L’interprétation de Joséphine Japy et Lou de Laâge est pour beaucoup dans la vérité et la profondeur de leur relation – laquelle évolue très rapidement, sur le mode des dents de scie permanentes, au fil d’une narration plutôt ramassée. La première incarne une Charlie finalement plus forte qu’il n’y paraît, dont on se demande, au fil des nombreux plans sur son visage, dans quelle mesure la rage et la haine sont en train de prendre le pas sur l’attachement. La seconde compose une Sarah de plus en plus haïssable, mais que l’on ne cernera jamais entièrement, même devenue la caricature de la garce intégrale – et à aucun moment elle n’a l’air plus fausse et manipulatrice que lorsqu’elle se confie après avoir été passée à tabac. Leur jeu, conjugué à un scénario qui ne s’appesantit sur aucune étape de leur relation, donne à cette dernière une certaine épaisseur, qui passe autant par leurs gestes que par les discours, et qui a le mérite de ne pas surjouer la carte de l’ambiguïté sexuelle.

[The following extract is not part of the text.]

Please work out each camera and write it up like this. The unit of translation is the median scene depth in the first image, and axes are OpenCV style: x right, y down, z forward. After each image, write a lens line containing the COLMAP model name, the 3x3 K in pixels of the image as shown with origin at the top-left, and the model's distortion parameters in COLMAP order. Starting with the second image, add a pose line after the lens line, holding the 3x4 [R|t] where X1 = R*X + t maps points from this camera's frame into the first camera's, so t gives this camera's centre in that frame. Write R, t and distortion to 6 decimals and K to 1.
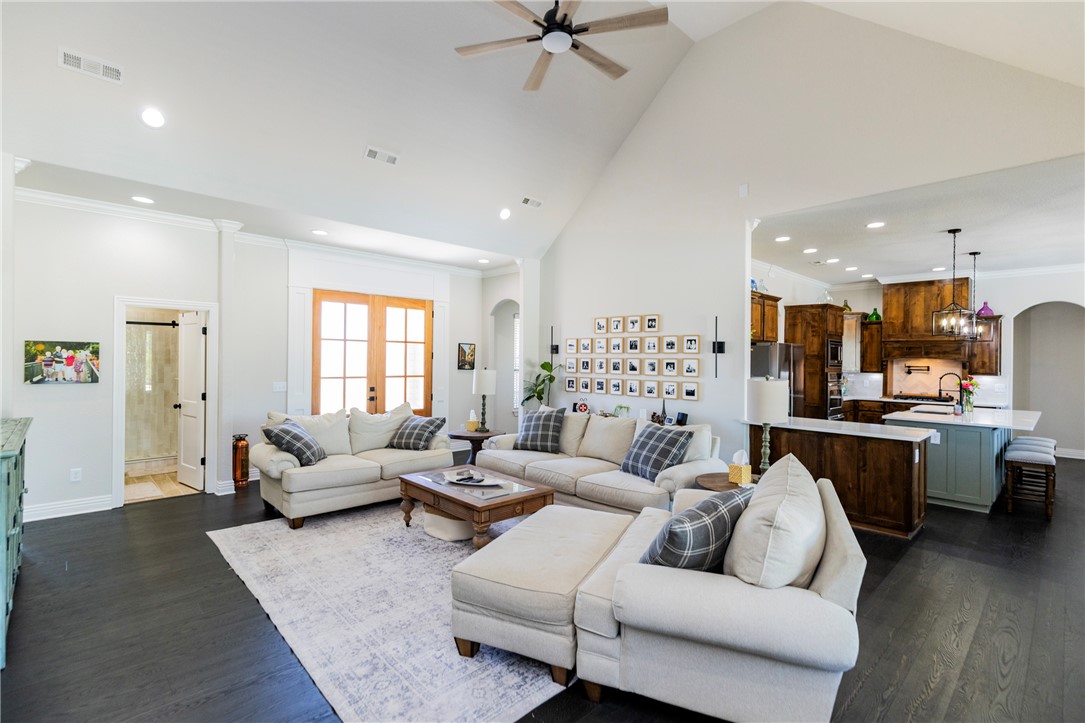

On pourra trouver la fin trop abrupte et un peu en décalage avec le reste du récit. Mais elle conserve une dimension plus stimulante que si Sarah avait compris qu’elle faisait fausse route et était redevenue la Sarah du début ; ou même que si c’était Charlie qui avait compris qu’elle faisait fausse route et était revenue vers ses anciens amis, délaissant celle qui l’a tant faite souffrir. Cette fin correspond à l’inéluctable mécanique du cœur qui s’est mise en route chez Charlie ; c’est même, en un sens, le seul dénouement possible.